After Tim recommended that I have Prince neutered at an early age, I went to talk to the veterinarian that he worked for.  The first thing Prince did upon meeting him was jump up in delight and hit him with his left front paw, leaving an enormous red welt down one of his cheeks.  I could see that the veterinarian was both annoyed and intimidated by my extremely large puppy, but he tried to keep a stiff upper lip.

"What you are dealing with is a potentially extremely dangerous dog," the veterinarian said.  "One day, he will more than likely attack you."

"But I'm his owner," I pointed out, thinking I had never heard of a German Shepherd that actually attacked his owner.  (Nipping was another matter entirely.)

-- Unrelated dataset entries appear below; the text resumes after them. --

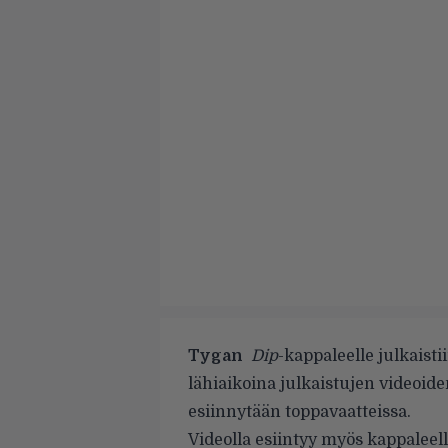
Tygan
Dip
-kappaleelle julkaisti
lähiaikoina julkaistujen videoid
esiinnytään toppavaatteissa.
Videolla esiintyy myös kappaleel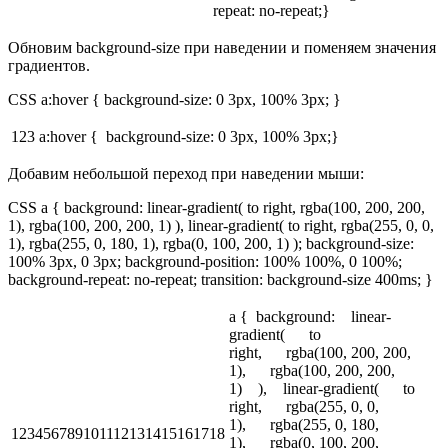
repeat: no-repeat;}
Обновим background-size при наведении и поменяем значения
градиентов.
CSS a:hover { background-size: 0 3px, 100% 3px; }
123
a:hover { background-size: 0 3px, 100% 3px;}
Добавим небольшой переход при наведении мыши:
CSS a { background: linear-gradient( to right, rgba(100, 200, 200,
1), rgba(100, 200, 200, 1) ), linear-gradient( to right, rgba(255, 0, 0,
1), rgba(255, 0, 180, 1), rgba(0, 100, 200, 1) ); background-size:
100% 3px, 0 3px; background-position: 100% 100%, 0 100%;
background-repeat: no-repeat; transition: background-size 400ms; }
a { background: linear-
gradient( to
right, rgba(100, 200, 200,
1), rgba(100, 200, 200,
1) ), linear-gradient( to
right, rgba(255, 0, 0,
1), rgba(255, 0, 180,
123456789101112131415161718
1), rgba(0, 100, 200,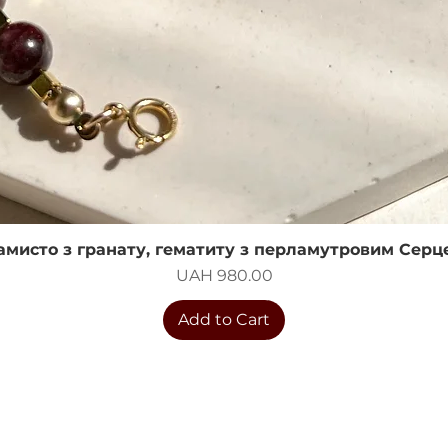
амисто з гранату, гематиту з перламутровим Серц
Quick View
Price
UAH 980.00
Add to Cart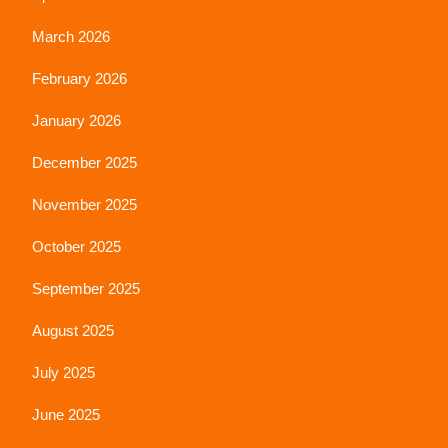
March 2026
February 2026
January 2026
December 2025
November 2025
October 2025
September 2025
August 2025
July 2025
June 2025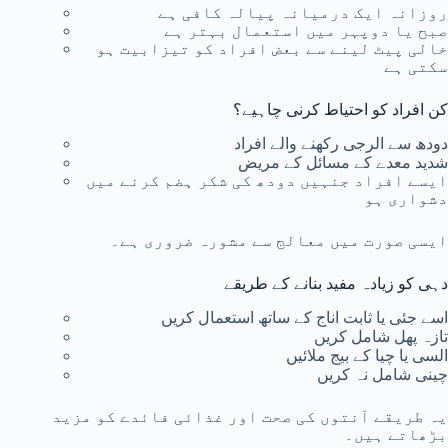
روزانہ ایک درمیانہ پیالہ کافی ہے
صبح یا دوپہر میں استعمال بہتر ہے
خالی پیٹ لینے سے بعض افراد کو تیزابیت ہو
سکتی ہے
کن افراد کو احتیاط کرنی چاہیے؟
دودھ سے الرجی رکھنے والے افراد
شدید معدے کے مسائل کے مریض
ایسے افراد جنہیں دودھ کی شکر ہضم کرنے میں
دشواری ہو
ایسی صورت میں معالج سے مشورہ ضروری ہے۔
دہی کو زیادہ مفید بنانے کے طریقے
اسے جئی یا ثابت اناج کے ساتھ استعمال کریں
تازہ پھل شامل کریں
السی یا چیا کے بیج ملائیں
چینی شامل نہ کریں
یہ طریقے آنتوں کی صحت اور غذائی فائدے کو مزید
بڑھاتے ہیں۔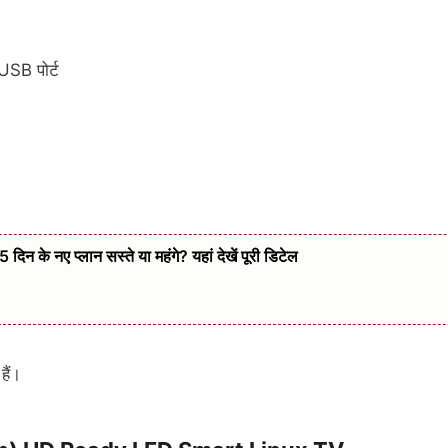
USB पोर्ट
न के नए प्लान सस्ते या महंगे? यहां देखें पूरी डिटेल
हैं।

"One day, he will attack you, even though he loves you, to punish you," he said.  "And with a dog this large, someone could potentially be seriously injured.  Then, you will be coming back here and I will have to put him to sleep."

"I'll think about it," I said, and went home, where I actually did think about it.  I had always intended to neuter Prince eventually, because I believe there are already too many dogs in the world that nobody wants.  Yet I wanted to wait until he was mature, and I knew, from past experience, regardless of what any veterinarian would tell me, that dogs neutered early do not develop the same way as dogs who are neutered later.  And I was, already, a little bit vain about my dog's looks.

I wasn't entirely to blame for this.  Every time I complained about his bad behavior to people, they would murmur in sympathy and then add, "But he's gorgeous!"  Which made me wonder if even good looking dogs (like good looking people) tend to be excused for their bad behavior more often.



In the end, I decided to wait.  Sooner or later, I thought, he'll grow out of this bad behavior, and I'll be glad I did.

What I should have known is that the apex of Prince's bad behavior was about to arrive, and I was going to have to deal with it in a manner that I never thought I would.